Jeff: Ha! What did you think he looked like, Jeffrey Osborne? Peabo Bryson? Luther?

Jason: He looks like he just farted, but nobody knows it yet.

Jeff: Absolutely.

Jason: Pretty soon, girl.

Jeff: Ha ha ha!

Jason: You’re getting a special Christmas present from Keith Sweat. (‘Cause in my mind, Keith Sweat always refers to himself in the third person.)

Jeff: I think he released this independently last year, as A Keith Sweat Christmas. So yeah, I bet he does.

Jason: Forget the mistletoe and wine, girl.

Jeff: Forget about Rudolph, girl. Keith Sweat has a new red-nosed reindeer waiting to meet you.

Jason: Ha! I bet he gives gifts and is like, “Happy Keith Sweatmas.”

Jeff: Ha ha ha!

Jason: Ha! We wish you a Keith Sweatmas!

Jeff: There’s a song on this record called “Under the Tree.”

Jason: Have you heard it?

Jeff: I don’t know. I kind of scanned through a few of the songs, until I realized there was no point.

Jason: I’m betting it sounds EXACTLY like this one.

Jeff: Yeah, I think the whole thing sounds like this.

Jason: Well, let’s not do like we did with Cross and listen to any others, okay? Unless you feel like you still have some macking left in you.

Jeff: Please. No. Let us be done with this.

Jason: You sure?

Jeff: One hundred percent.

Jason: Fair enough! Happy Keith Sweatmas to all! And to all a Keith Sweat!

Jeff: Joy to Keith Sweat! Keith Sweat has come! (All over your back!)

Jason: Ha ha ha ha ha!

Jeff: Why you cryin’, girl?

Jason: Deck the halls with balls of Keith Sweat! Fa la la la la, la la Keith Sweat!

Jeff: Do you Keith what I Sweat?

Jason: On the first day of Keith Sweatmas, my Keith Sweat gave to me…Keith Sweat. Every line would end with “Keith Sweat.”

Jeff: Send him an e-mail. Suggest that. “The Twelve Days of Keith Sweat.” I’ll be Keith for Sweatmas!

Jason: Ha ha ha ha! Suddenly, it’s perverted role playing. “I’ll Be Keith For Sweatmas” has got me cracking up.

Jeff: I’m still cracking up over Keith Sweat coming on her back. Supaman that ho!

Jason: Our readers, meanwhile, have left the building. Possibly through an eighth-story window. Oh well, it was worth it.

Read Jeff’s phenomenal review of this CD at Bullz-Eye.

17 Responses to “The Twenty-Second Day Of Mellowmas: A Very Keith Sweatmas”

  1. Dw. Dunphy Says:

    Come on, baby – can’t you feel the Christmas joy
    Now put some lovin’ on your boy
    Deck the halls, hang the balls, make some…

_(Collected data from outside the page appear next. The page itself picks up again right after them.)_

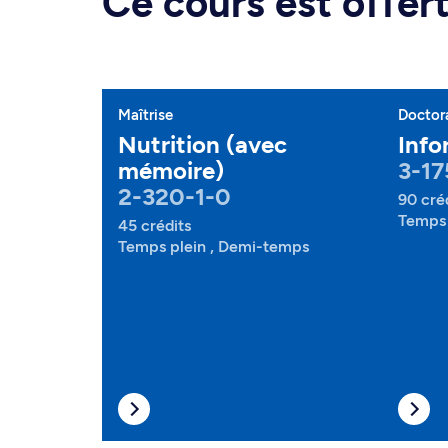
Ce cours est offe
Maîtrise
Doctor
Nutrition (avec
Info
mémoire)
3-17
2-320-1-0
90 cré
Temps 
45 crédits
Temps plein , Demi-temps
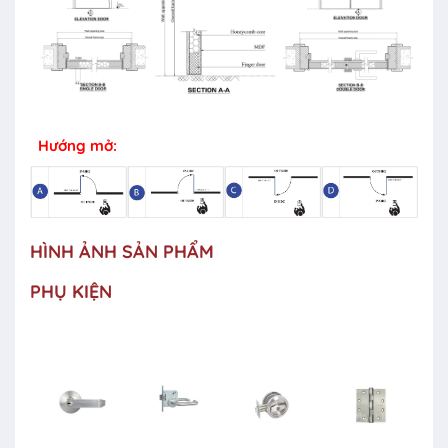
Hướng mở:
HÌNH ẢNH SẢN PHẨM
PHỤ KIỆN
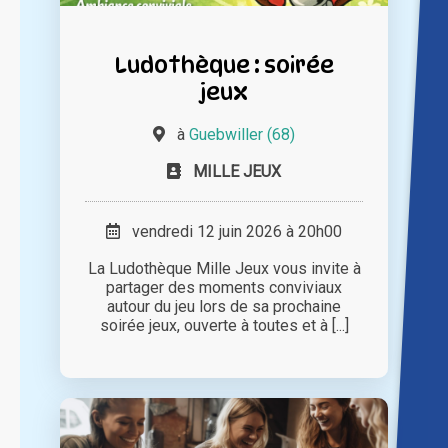
Ludothèque : soirée
jeux
à
Guebwiller (68)
MILLE JEUX
vendredi 12 juin 2026 à 20h00
La Ludothèque Mille Jeux vous invite à
partager des moments conviviaux
autour du jeu lors de sa prochaine
soirée jeux, ouverte à toutes et à [...]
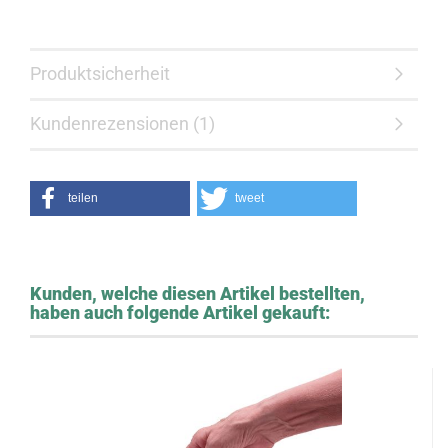
Produktsicherheit
Kundenrezensionen (1)
teilen
tweet
Kunden, welche diesen Artikel bestellten,
haben auch folgende Artikel gekauft:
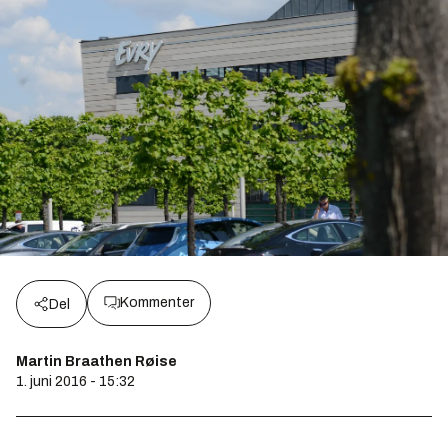
Kommenter
Del
Martin Braathen Røise
1. juni 2016 - 15:32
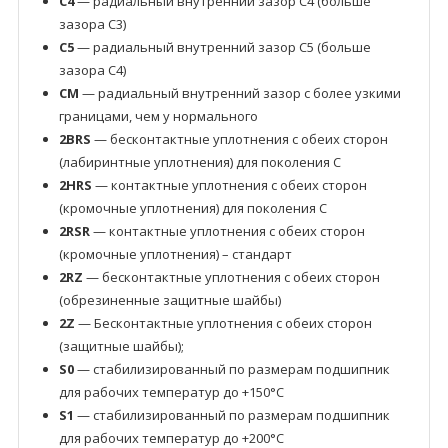
C4
— радиальный внутренний зазор C4 (больше
зазора C3)
C5
— радиальный внутренний зазор C5 (больше
зазора C4)
CM
— радиальный внутренний зазор с более узкими
границами, чем у нормального
2BRS
— бесконтактные уплотнения с обеих сторон
(лабиринтные уплотнения) для поколения C
2HRS
— контактные уплотнения с обеих сторон
(кромочные уплотнения) для поколения C
2RSR
— контактные уплотнения с обеих сторон
(кромочные уплотнения) – стандарт
2RZ
— бесконтактные уплотнения с обеих сторон
(обрезиненные защитные шайбы)
2Z
— Бесконтактные уплотнения с обеих сторон
(защитные шайбы);
S0
— стабилизированный по размерам подшипник
для рабочих температур до +150°C
S1
— стабилизированный по размерам подшипник
для рабочих температур до +200°C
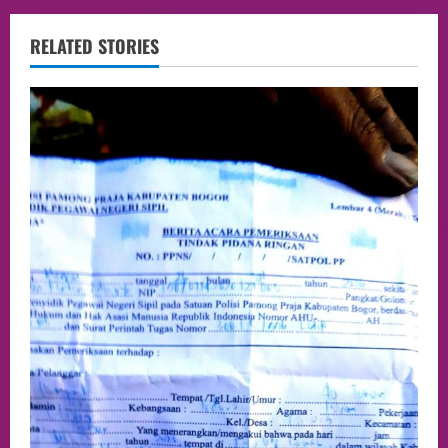
RELATED STORIES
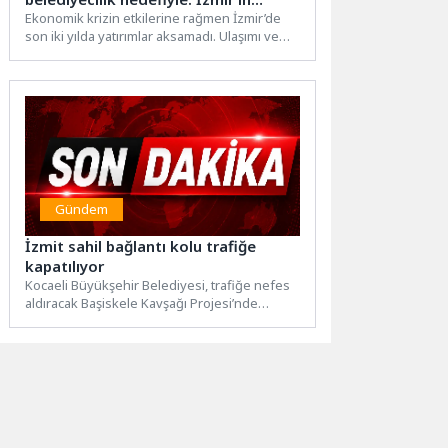
projeleri için iki yılda 42,5 milyar lirayı
Ekonomik krizin etkilerine rağmen İzmir’de
son iki yılda yatırımlar aksamadı. Ulaşımı ve
aşan yatırım
trafiği rahatlatacak projelere,...
Gündem
İzmit sahil bağlantı kolu trafiğe
kapatılıyor
Kocaeli Büyükşehir Belediyesi, trafiğe nefes
aldıracak Başiskele Kavşağı Projesi’nde
önemli bir aşamaya daha geçiyor. Proje...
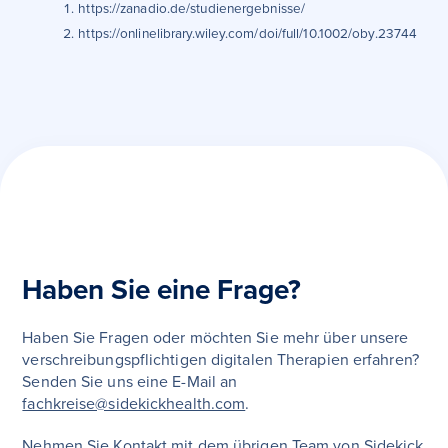
https://zanadio.de/studienergebnisse/
https://onlinelibrary.wiley.com/doi/full/10.1002/oby.23744
Haben Sie eine Frage?
Haben Sie Fragen oder möchten Sie mehr über unsere
verschreibungspflichtigen digitalen Therapien erfahren?
Senden Sie uns eine E-Mail an
fachkreise@sidekickhealth.com
.
Nehmen Sie Kontakt mit dem übrigen Team von Sidekick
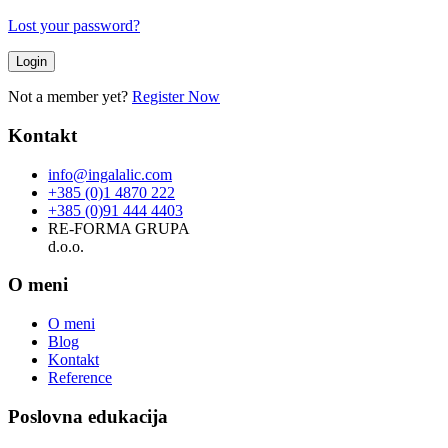
Lost your password?
Not a member yet?
Register Now
Kontakt
info@ingalalic.com
+385 (0)1 4870 222
+385 (0)91 444 4403
RE-FORMA GRUPA
d.o.o.
O meni
O meni
Blog
Kontakt
Reference
Poslovna edukacija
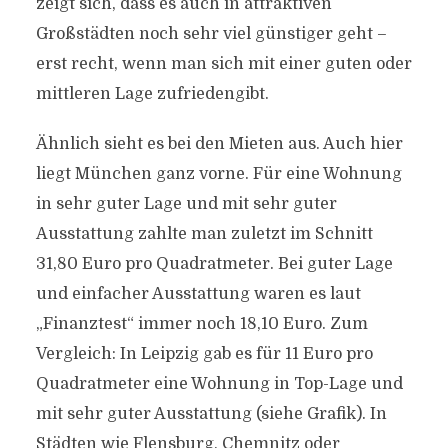
zeigt sich, dass es auch in attraktiven
Großstädten noch sehr viel günstiger geht –
erst recht, wenn man sich mit einer guten oder
mittleren Lage zufriedengibt.
Ähnlich sieht es bei den Mieten aus. Auch hier
liegt München ganz vorne. Für eine Wohnung
in sehr guter Lage und mit sehr guter
Ausstattung zahlte man zuletzt im Schnitt
31,80 Euro pro Quadratmeter. Bei guter Lage
und einfacher Ausstattung waren es laut
„Finanztest“ immer noch 18,10 Euro. Zum
Vergleich: In Leipzig gab es für 11 Euro pro
Quadratmeter eine Wohnung in Top-Lage und
mit sehr guter Ausstattung (siehe Grafik). In
Städten wie Flensburg, Chemnitz oder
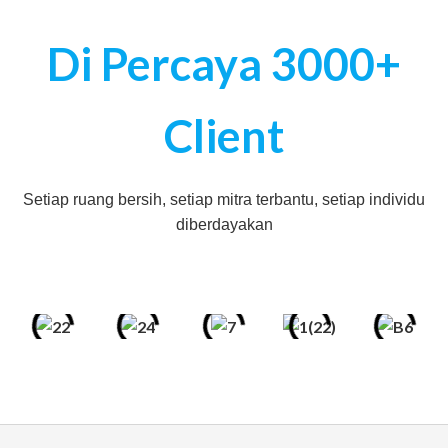
Di Percaya 3000+
Client
Setiap ruang bersih, setiap mitra terbantu, setiap individu
diberdayakan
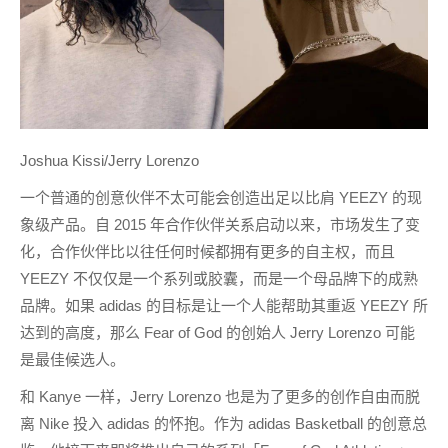
Joshua Kissi/Jerry Lorenzo
一个普通的创意伙伴不太可能会创造出足以比肩 YEEZY 的现
象级产品。自 2015 年合作伙伴关系启动以来，市场发生了变
化，合作伙伴比以往任何时候都拥有更多的自主权，而且
YEEZY 不仅仅是一个系列或胶囊，而是一个母品牌下的成熟
品牌。如果 adidas 的目标是让一个人能帮助其重返 YEEZY 所
达到的高度，那么 Fear of God 的创始人 Jerry Lorenzo 可能
是最佳候选人。
和 Kanye 一样，Jerry Lorenzo 也是为了更多的创作自由而脱
离 Nike 投入 adidas 的怀抱。作为 adidas Basketball 的创意总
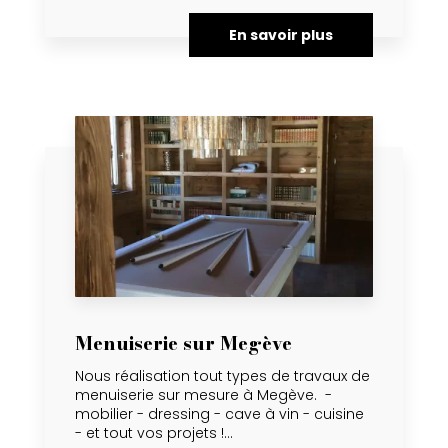
En savoir plus
Menuiserie sur Megève
Nous réalisation tout types de travaux de
menuiserie sur mesure à Megève. -
mobilier - dressing - cave à vin - cuisine
- et tout vos projets !...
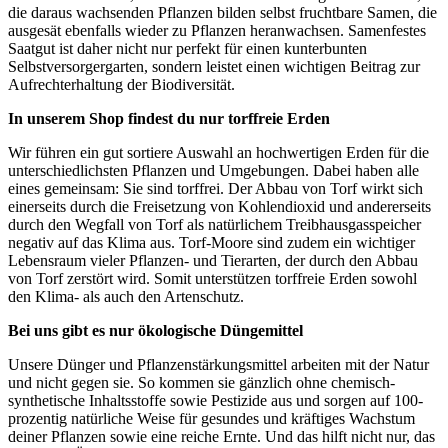
die daraus wachsenden Pflanzen bilden selbst fruchtbare Samen, die
ausgesät ebenfalls wieder zu Pflanzen heranwachsen. Samenfestes
Saatgut ist daher nicht nur perfekt für einen kunterbunten
Selbstversorgergarten, sondern leistet einen wichtigen Beitrag zur
Aufrechterhaltung der Biodiversität.
In unserem Shop findest du nur torffreie Erden
Wir führen ein gut sortiere Auswahl an hochwertigen Erden für die
unterschiedlichsten Pflanzen und Umgebungen. Dabei haben alle
eines gemeinsam: Sie sind torffrei. Der Abbau von Torf wirkt sich
einerseits durch die Freisetzung von Kohlendioxid und andererseits
durch den Wegfall von Torf als natürlichem Treibhausgasspeicher
negativ auf das Klima aus. Torf-Moore sind zudem ein wichtiger
Lebensraum vieler Pflanzen- und Tierarten, der durch den Abbau
von Torf zerstört wird. Somit unterstützen torffreie Erden sowohl
den Klima- als auch den Artenschutz.
Bei uns gibt es nur ökologische Düngemittel
Unsere Dünger und Pflanzenstärkungsmittel arbeiten mit der Natur
und nicht gegen sie. So kommen sie gänzlich ohne chemisch-
synthetische Inhaltsstoffe sowie Pestizide aus und sorgen auf 100-
prozentig natürliche Weise für gesundes und kräftiges Wachstum
deiner Pflanzen sowie eine reiche Ernte. Und das hilft nicht nur, das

    Christmas tea, with a hot steamin’ teabag
    Christmas tea, for you and me
    You ain’t no auntie so take off those panties and
    Let me give you Christmas Tea

  2. Old Davy Says:

    It’s a nice sentiment and all, but I would NEVER want to be anyone’s Santa Claus because, as we all know, Santa only comes ONCE a year.

  3. EightE1 Says:

    Why do I keep expecting to hear Justin Timberlake and Andy Samberg chime in with “Dick in a Box?” Maybe Justin, Andy, and Keith can do one of those mash-up remixes …

    Rob
    EightE1

  4. Beau Says:

    I think Old Davy nailed it, so to speak.

  5. Dave Lifton Says:

    Apparently Keith Sweat got an AutoTune for Sweatmas.

  6. Neel Mehta Says:

    I’m still laughing. This is your best installment yet.

  7. Eric Lund Says:

    Keith is just a Smoove B wannabe. The real Smoove B would have more taste than this.

  8. Dw. Dunphy Says:

    The word describing Sweat’s facial expression finally dawned on me.

    S M A R M Y.

  9. Richard Brandt Says:

    I did not live before I found this site.

  10. Robert Says:

    This album came out in ’07, right? The melody reminds me a bit of OutKast’s “Happy Valentine’s Day,” from “The Love Below.”

  11. Ray Says:

    Jason: He looks like he just farted, but nobody knows it yet

    Hmmmmm maybe it’s a Silent But Deadly! Speaking of which, if you’re REALLY into train-wreck TV, be sure to check out “Crowned… The Mother of All Pageants”. This is a turkey of epic proportions, with mother/daughter teams living in a gaudy reality-tv house and competing against each other in a beauty pageant, with one pair eliminated each week and being “de-sashed” (getting their sashes cut off with “The Giant Scissors that hooked up with the Bedazzler”!). Seriously, the first challenge had the contestants giving themselves a name and making a good first impression on the judges (including QE’s Carson Kressley), and believe it or not, one pair actually named themselves “Silent But Deadly” apparently unaware of what that phrase REALLY meant!

  12. Robert Says:

    I’m listening to “A Christmas of Love” right now. I thought it’d be downhill right after “Be Your Santa Claus,” but it’s still going somewhat strong at track 3!

    Oops, spoke too soon — track 4, the Sweaty version of Mel Torme’s “The Christmas Song,” isn’t very good.